For the suppressed and intermediate stand layers, 15 shoots with diameter at breast heigth (dbh) > 10 cm were selected and harvested in each plot. The materials were used for the characterization of chestnut wood deriving from small and medium size trees that are ordinarily eliminated by thinning. The samples were above the curvature area in order to avoid tension wood.

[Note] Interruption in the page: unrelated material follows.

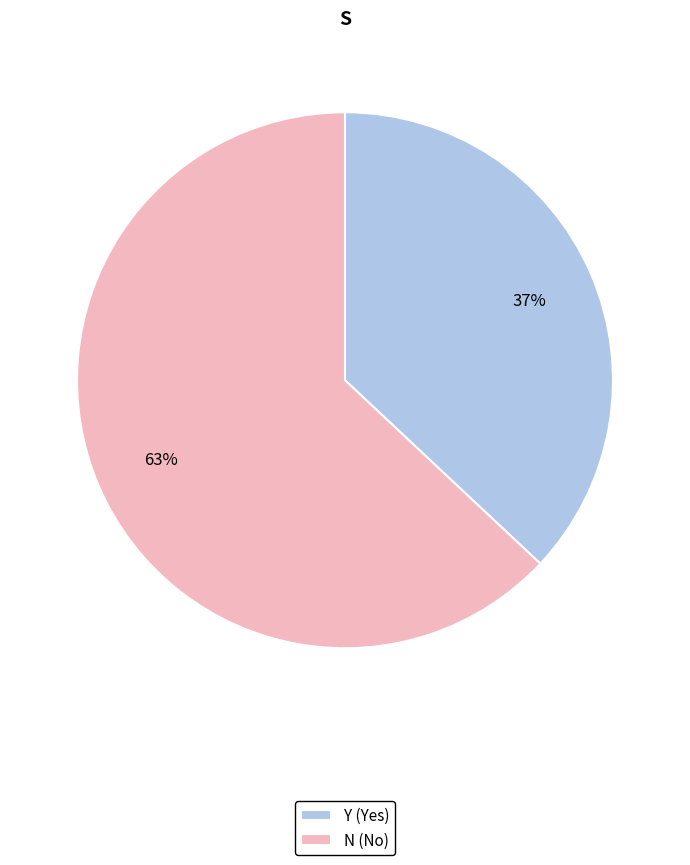

Does Y represent more than half of the total?

No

Physical and mechanical properties

From each thinned shoot, sample logs of 40 cm in length were taken and one board was cut according to a radial pathway. The samples were then conditioned at the temperature of 20 ± 2 °C and at 65 ± 5% relative humidity until the boards reached an equilibrium moisture content of roughly 12%. One sample in each board containing approximately rings from 4 or 5 to 10 cm from the pith was cut with a size of 20 × 20 × 300 mm. The sample was used to measure bending strength (MOR) according to UNI ISO 3133. Furthermore, two cubic samples of size 20 × 20 × 30 mm were sampled in order to measure density at 12% (ρ12) and compression strength (σ12) according to UNI ISO 3787 and total shrinkage (βV). By the original board, a sample of 50 × 50x20 mm according to UNI EN 1534 was cut in order to measure hardness by the Brinell method. For this last test, a 10-mm diameter carbide ball was pressed with a force of 1000 N into the test sample for 15 s, and the load was applied to the tangential face and at the end, the diameter of the footprint was measured.

FT-IR analysis

Before FT-IR analysis, chestnut wood samples, randomly selected, were ground in a cutting mill (IKA MF 10.1, IKA Were GmbH & Co. KG, Staufen, Germany) to pass through a 0.5 mm sieve and then oven-dried for three hours at 60 °C (FD 115, Binder GmbH, Tuttlingen, Germany). Potassium bromide (KBr) pellets (diameter 13 mm) were prepared with a sample concentration of 2% using a Specac mini-pellets press at 2 bar for 5 min (Specac Inc., Fort Washington, USA). FT-IR spectra were recorded in absorption mode in the range of 4000–400 cm−1 with resolution of 4 cm−1 using a FT-IR-4100 FT-IR spectrometer (Jasco Corporation, MD, USA).

All FT-IR spectra were baseline-corrected and normalized to the most intense peak of the spectra (1053 cm−1) using Jasco Spectra Manager software (v2.14.02). Peak height and area were measured with the same software after constructing a baseline connecting the lowest data points on either side of the respective peak46.

Statistical analysis

Statistical analyses were carried out with Past p3 (PAleontological STatistical software, version 3.09, University of Oslo, Norway) in order to determine the effect of dendrometric parameters on physical and mechanical properties.

The differences among the five studied areas from the dendrometric perspective were subjected to analysis of variance (ANOVA) and principal component analysis (PCA). The former was carried out to determine whether the five areas were significantly different in their dendrometric values.